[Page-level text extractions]
○ ○ ○ ○ ○
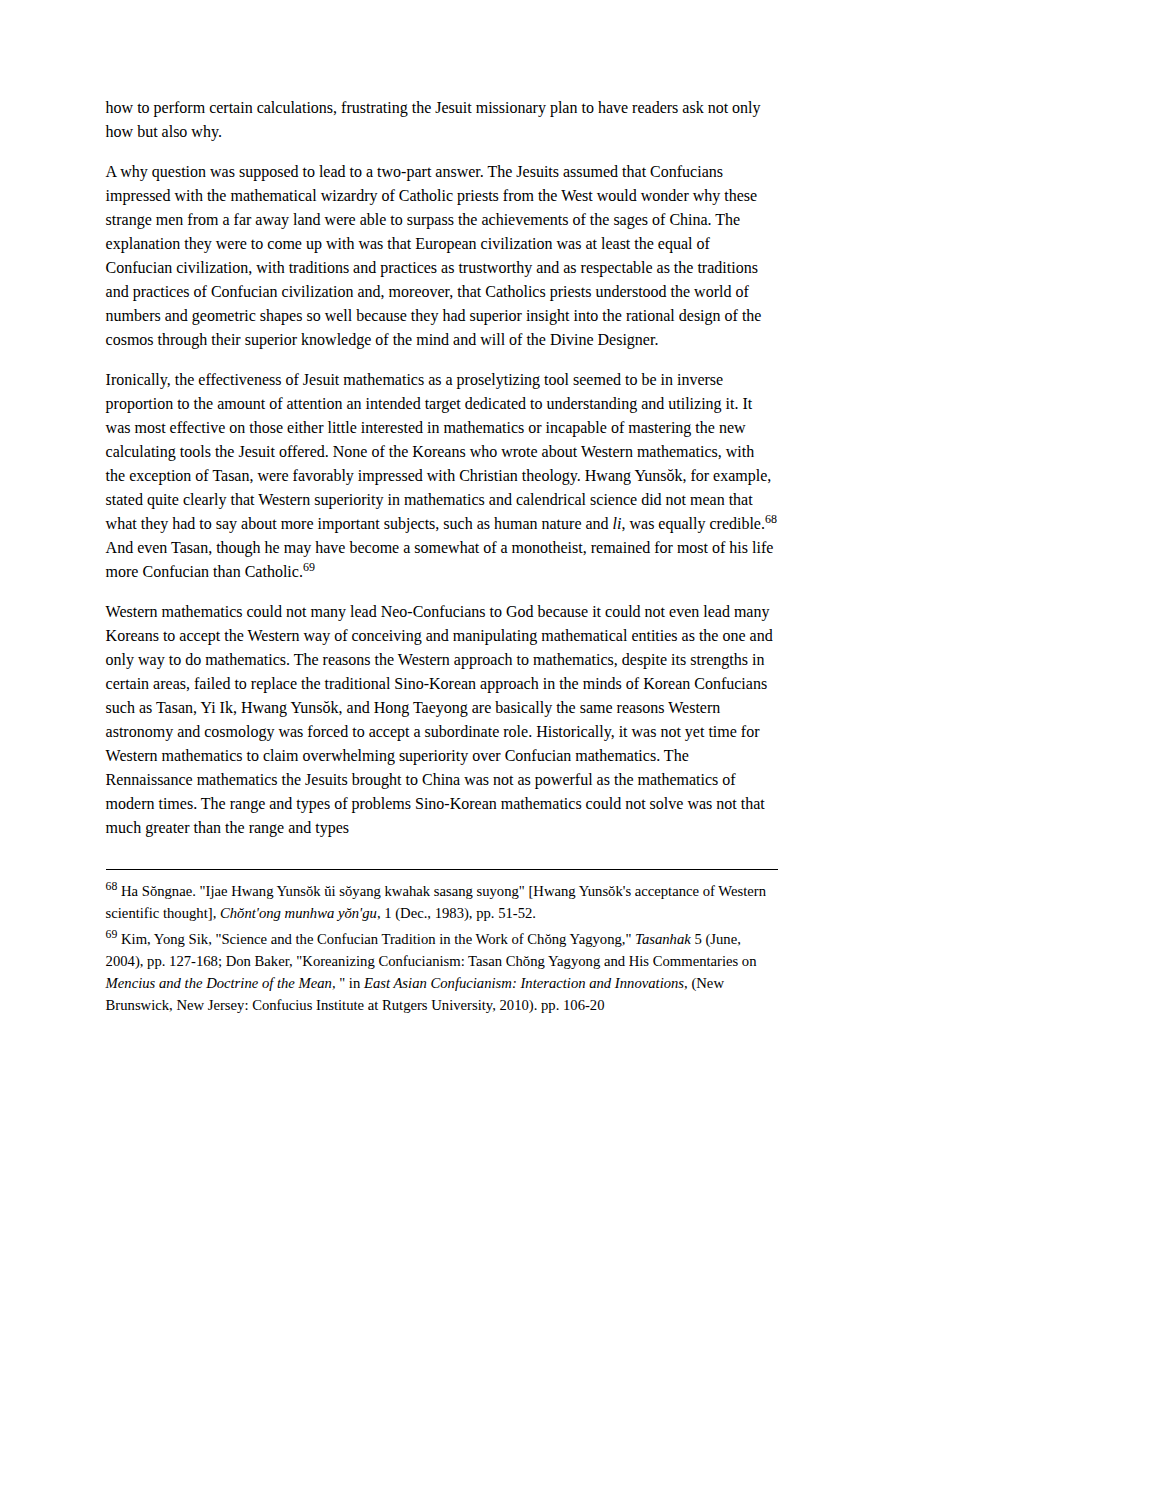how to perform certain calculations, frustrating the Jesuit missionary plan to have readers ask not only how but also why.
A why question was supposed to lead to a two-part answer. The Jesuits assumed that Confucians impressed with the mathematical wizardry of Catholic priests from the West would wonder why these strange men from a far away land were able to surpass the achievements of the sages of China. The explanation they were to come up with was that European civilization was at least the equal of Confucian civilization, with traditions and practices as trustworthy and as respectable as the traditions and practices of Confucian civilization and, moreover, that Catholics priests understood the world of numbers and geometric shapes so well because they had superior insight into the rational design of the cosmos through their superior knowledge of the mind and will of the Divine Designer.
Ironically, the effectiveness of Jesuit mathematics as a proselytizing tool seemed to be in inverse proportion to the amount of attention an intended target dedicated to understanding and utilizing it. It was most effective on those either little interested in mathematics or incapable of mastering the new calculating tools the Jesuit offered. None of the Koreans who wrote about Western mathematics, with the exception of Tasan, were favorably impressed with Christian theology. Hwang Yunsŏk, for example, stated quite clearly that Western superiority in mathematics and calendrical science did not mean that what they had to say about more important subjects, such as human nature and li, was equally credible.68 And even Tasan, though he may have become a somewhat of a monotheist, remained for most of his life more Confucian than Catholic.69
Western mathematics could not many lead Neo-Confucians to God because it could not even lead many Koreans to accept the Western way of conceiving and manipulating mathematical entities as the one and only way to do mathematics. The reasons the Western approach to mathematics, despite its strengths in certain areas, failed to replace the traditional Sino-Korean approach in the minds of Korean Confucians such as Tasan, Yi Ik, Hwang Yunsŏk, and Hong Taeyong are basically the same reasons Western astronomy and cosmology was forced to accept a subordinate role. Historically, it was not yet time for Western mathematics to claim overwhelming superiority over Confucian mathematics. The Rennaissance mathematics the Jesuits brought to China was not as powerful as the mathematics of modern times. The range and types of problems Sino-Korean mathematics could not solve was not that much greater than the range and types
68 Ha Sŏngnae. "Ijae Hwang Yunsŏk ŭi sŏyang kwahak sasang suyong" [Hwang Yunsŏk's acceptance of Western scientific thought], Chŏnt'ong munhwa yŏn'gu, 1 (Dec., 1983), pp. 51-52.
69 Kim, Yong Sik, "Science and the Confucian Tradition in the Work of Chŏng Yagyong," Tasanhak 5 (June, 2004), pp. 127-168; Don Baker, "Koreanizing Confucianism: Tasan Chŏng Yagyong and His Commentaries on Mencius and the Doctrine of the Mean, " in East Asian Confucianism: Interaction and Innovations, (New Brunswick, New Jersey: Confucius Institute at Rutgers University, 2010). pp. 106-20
○ ○ ○ ○ ○
→ Description of the task: Report, from the entries above, each line where "lead" is found.

→ Solution for this task:
A why question was supposed to lead to a two-part answer. The Jesuits assumed that Confucians impressed with the mathematical wizardry of Catholic priests from the West would wonder why these strange men from a far away land were able to surpass the achievements of the sages of China. The explanation they were to come up with was that European civilization was at least the equal of Confucian civilization, with traditions and practices as trustworthy and as respectable as the traditions and practices of Confucian civilization and, moreover, that Catholics priests understood the world of numbers and geometric shapes so well because they had superior insight into the rational design of the cosmos through their superior knowledge of the mind and will of the Divine Designer.
Western mathematics could not many lead Neo-Confucians to God because it could not even lead many Koreans to accept the Western way of conceiving and manipulating mathematical entities as the one and only way to do mathematics. The reasons the Western approach to mathematics, despite its strengths in certain areas, failed to replace the traditional Sino-Korean approach in the minds of Korean Confucians such as Tasan, Yi Ik, Hwang Yunsŏk, and Hong Taeyong are basically the same reasons Western astronomy and cosmology was forced to accept a subordinate role. Historically, it was not yet time for Western mathematics to claim overwhelming superiority over Confucian mathematics. The Rennaissance mathematics the Jesuits brought to China was not as powerful as the mathematics of modern times. The range and types of problems Sino-Korean mathematics could not solve was not that much greater than the range and types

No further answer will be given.